Calabró Lorenzo, Annoni Filippo, Taccone Fabio Silvio
Department of Intensive Care, Hôpital Universitaire de Bruxelles (HUB), Université Libre de Bruxelles, 1070, Brussels, Belgium.
Intensive Care Med Exp. 2025 Aug 31;13(1):89. doi: 10.1186/s40635-025-00804-1.
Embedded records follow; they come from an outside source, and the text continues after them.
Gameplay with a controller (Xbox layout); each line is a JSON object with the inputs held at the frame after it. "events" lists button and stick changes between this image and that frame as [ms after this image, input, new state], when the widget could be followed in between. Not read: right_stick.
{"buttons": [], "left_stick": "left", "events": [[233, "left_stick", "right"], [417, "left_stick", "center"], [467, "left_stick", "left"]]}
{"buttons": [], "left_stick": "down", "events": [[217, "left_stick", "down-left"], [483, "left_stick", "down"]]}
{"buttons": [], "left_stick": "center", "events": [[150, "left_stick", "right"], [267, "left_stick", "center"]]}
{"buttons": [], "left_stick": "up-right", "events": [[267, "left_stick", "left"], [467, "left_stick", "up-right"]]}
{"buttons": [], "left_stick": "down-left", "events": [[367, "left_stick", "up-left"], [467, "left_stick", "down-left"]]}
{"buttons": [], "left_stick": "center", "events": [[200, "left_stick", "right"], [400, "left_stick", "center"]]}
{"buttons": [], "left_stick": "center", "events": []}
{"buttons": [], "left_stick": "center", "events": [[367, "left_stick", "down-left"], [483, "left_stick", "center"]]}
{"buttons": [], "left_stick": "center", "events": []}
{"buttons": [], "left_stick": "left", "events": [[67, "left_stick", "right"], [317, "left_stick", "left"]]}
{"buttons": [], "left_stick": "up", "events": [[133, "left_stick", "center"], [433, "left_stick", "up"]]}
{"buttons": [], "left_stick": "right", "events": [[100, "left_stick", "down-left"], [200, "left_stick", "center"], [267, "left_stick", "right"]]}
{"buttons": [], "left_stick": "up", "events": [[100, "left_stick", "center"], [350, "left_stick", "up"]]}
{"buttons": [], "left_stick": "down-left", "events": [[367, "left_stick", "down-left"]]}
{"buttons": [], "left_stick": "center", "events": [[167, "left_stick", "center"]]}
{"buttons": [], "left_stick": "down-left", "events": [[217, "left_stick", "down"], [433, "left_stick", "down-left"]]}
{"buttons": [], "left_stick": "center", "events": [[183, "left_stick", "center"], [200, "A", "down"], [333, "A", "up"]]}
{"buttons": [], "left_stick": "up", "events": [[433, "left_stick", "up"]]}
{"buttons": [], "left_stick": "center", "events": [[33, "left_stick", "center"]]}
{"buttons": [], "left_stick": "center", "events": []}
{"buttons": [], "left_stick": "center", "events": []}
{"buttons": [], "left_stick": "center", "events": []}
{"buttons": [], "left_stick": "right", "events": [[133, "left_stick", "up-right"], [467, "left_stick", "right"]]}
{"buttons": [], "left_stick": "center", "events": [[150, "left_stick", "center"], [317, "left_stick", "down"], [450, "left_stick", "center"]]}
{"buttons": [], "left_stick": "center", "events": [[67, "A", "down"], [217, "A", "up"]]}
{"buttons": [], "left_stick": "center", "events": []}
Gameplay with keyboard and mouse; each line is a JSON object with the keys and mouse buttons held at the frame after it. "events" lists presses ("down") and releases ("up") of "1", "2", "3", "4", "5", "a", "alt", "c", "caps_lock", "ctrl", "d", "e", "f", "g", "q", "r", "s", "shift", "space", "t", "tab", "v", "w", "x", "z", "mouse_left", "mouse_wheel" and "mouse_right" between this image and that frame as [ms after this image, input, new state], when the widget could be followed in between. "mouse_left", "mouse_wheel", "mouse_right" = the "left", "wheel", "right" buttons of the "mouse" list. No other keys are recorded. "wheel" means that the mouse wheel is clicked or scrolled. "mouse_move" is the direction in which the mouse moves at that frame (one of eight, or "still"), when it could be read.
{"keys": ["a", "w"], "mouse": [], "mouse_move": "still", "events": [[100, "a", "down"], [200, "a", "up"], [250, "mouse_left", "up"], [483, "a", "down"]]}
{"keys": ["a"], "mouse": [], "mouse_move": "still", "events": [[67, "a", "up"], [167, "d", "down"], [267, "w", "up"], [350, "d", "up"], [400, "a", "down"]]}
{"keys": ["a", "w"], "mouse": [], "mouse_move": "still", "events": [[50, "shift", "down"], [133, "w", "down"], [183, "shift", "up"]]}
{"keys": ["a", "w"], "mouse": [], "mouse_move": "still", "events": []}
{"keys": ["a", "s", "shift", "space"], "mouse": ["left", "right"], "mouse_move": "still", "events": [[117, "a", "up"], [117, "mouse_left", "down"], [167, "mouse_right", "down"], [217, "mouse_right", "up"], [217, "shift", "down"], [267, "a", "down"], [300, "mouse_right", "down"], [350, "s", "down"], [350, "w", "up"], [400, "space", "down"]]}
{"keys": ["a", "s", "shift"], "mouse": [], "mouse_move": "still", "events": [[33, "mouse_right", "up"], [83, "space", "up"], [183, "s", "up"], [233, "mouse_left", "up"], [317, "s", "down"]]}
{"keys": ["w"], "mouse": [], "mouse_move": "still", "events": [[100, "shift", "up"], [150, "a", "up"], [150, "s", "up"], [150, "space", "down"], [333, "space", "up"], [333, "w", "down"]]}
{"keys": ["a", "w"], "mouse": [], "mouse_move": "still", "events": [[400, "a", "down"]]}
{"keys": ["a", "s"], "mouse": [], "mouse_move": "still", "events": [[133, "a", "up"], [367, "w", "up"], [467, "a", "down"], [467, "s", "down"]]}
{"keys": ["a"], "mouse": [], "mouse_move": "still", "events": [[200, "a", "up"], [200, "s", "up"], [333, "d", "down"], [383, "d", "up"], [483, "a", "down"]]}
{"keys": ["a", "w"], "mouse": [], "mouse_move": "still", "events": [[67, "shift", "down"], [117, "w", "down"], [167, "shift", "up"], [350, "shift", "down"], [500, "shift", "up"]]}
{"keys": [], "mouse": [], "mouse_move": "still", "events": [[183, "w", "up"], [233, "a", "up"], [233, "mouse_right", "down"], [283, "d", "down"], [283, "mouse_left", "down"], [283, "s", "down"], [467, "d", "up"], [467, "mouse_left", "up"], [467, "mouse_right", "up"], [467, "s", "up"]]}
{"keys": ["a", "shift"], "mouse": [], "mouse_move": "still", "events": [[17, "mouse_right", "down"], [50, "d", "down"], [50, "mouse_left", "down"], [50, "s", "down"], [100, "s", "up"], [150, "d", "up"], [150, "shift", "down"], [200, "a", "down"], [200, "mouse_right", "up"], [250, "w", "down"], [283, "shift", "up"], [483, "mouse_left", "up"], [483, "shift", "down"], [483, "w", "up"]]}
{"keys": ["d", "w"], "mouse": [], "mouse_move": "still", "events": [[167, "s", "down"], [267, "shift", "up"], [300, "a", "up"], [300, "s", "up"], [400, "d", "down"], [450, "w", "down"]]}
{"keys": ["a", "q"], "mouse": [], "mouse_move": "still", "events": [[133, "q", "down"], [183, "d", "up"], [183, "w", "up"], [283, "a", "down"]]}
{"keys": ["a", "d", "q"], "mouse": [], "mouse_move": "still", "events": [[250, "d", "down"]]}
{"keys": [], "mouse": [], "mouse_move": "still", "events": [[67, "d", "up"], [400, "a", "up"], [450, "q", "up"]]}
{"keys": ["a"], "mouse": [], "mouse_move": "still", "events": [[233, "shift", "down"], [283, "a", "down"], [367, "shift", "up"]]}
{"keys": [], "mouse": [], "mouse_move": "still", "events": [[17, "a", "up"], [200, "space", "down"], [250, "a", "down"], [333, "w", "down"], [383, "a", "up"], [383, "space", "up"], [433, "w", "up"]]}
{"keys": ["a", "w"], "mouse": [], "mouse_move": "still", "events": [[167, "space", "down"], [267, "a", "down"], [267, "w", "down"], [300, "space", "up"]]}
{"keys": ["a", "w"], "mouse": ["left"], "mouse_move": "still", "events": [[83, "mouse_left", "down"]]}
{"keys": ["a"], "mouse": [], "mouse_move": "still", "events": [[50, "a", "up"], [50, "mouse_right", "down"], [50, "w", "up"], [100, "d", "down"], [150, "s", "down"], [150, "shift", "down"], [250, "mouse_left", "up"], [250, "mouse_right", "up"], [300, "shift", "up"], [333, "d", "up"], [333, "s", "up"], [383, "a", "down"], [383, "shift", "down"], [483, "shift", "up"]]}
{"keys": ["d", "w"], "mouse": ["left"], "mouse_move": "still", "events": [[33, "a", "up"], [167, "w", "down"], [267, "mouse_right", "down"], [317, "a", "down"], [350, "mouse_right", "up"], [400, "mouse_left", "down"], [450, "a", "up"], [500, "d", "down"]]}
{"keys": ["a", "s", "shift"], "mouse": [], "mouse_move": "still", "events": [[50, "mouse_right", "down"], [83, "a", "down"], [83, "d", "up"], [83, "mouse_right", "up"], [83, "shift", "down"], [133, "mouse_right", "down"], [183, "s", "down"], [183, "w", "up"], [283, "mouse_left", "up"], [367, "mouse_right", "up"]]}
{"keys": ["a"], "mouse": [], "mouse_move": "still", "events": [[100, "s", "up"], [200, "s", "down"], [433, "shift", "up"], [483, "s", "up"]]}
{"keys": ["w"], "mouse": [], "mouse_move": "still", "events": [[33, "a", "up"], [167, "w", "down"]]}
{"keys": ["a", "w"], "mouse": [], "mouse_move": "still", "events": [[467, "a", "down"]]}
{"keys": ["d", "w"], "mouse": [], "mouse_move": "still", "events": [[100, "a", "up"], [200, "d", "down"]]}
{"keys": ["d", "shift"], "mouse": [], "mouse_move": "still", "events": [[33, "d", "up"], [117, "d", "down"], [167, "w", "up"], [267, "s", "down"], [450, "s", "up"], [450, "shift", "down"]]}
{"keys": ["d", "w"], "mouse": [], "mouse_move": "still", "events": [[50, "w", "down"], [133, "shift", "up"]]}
Dobutamine is the most commonly used inotropic agent in critically ill patients with impaired cardiac contractility. However, its benefit-risk profile remains debated, and clear, structured guidance for its use is lacking. This hypothesis proposes a pragmatic framework for dobutamine administration to promote rational and consistent clinical and experimental practice. The aim is to propose a rational and reproducible use of inotropic therapy with dobutamine in both clinical and experimental settings in cases of shock with low cardiac output, particularly cardiogenic shock, septic shock with septic cardiomyopathy, and low cardiac output syndrome after cardiac surgery (LCOS). Dobutamine should be prescribed only in the presence of acute circulatory failure with signs of peripheral hypoperfusion and impaired cardiac contractility. A low cardiac index (CI) alone does not mandate inotrope initiation. Echocardiography is essential for initial assessment but should be complemented by continuous cardiac output monitoring for evaluating dose-response. The recommended starting dose is 2.5 μg/kg*min, with stepwise titration based on CI and perfusion markers reassessed every 20 min. A significant CI increase and resolution of hypoperfusion should guide further escalation. Persistent hypoperfusion despite CI improvement may indicate inadequate response and justify cautious dose increases, while continued hypoperfusion with further CI rise suggests a flow-independent deficit, discouraging further titration. Dobutamine should be used with clear indications, guided by a standardized approach integrating continuous hemodynamic and perfusion monitoring. This strategy may help optimize therapeutic benefit while minimizing unnecessary exposure and adverse effects.
多巴酚丁胺是心功能受损的重症患者最常用的正性肌力药物。然而,其效益风险比仍存在争议,且缺乏关于其使用的清晰、结构化指导。本假说提出了一个多巴酚丁胺给药的实用框架,以促进合理且一致的临床和实验实践。目的是提出在低心排血量休克的临床和实验环境中,特别是心源性休克、伴有脓毒性心肌病的脓毒症休克以及心脏手术后低心排血量综合征(LCOS)中,合理且可重复地使用多巴酚丁胺进行正性肌力治疗。仅在存在急性循环衰竭且伴有外周灌注不足体征和心脏收缩功能受损时才应开具多巴酚丁胺。仅低心脏指数(CI)并不一定需要开始使用正性肌力药物。超声心动图对初始评估至关重要,但应辅以连续心排血量监测以评估剂量反应。推荐的起始剂量为2.5μg/kg·min,根据CI和灌注指标每20分钟重新评估一次进行逐步滴定。CI显著增加和灌注不足的缓解应指导进一步滴定。尽管CI改善但持续存在灌注不足可能表明反应不足,有理由谨慎增加剂量,而CI进一步升高时持续存在灌注不足提示存在与流量无关的缺陷,不鼓励进一步滴定。多巴酚丁胺应在明确的指征下使用,以整合连续血流动力学和灌注监测的标准化方法为指导。该策略可能有助于优化治疗效益,同时尽量减少不必要的暴露和不良反应。